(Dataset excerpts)
—————

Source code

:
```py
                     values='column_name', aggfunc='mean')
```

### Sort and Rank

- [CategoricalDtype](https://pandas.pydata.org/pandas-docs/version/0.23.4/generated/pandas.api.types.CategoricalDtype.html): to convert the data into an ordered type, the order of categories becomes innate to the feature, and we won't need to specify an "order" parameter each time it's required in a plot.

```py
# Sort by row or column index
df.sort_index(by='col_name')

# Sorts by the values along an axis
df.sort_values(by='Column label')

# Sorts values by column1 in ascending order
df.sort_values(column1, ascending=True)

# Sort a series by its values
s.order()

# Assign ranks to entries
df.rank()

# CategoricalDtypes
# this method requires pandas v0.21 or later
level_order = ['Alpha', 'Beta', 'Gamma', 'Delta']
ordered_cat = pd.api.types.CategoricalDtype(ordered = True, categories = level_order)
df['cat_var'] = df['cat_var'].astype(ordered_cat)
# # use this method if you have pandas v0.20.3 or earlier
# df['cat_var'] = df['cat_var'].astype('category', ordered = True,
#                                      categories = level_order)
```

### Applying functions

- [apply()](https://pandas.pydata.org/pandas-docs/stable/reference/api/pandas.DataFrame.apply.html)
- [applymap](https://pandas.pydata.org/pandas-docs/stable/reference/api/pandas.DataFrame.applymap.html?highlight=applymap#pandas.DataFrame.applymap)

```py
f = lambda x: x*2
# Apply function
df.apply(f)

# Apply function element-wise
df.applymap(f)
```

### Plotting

—————

◆ EXERCISE
Determine how many lines of the entries contain the string "reference", and reply with nothing but the number.

◆ ANSWER TO THIS PROBLEM
2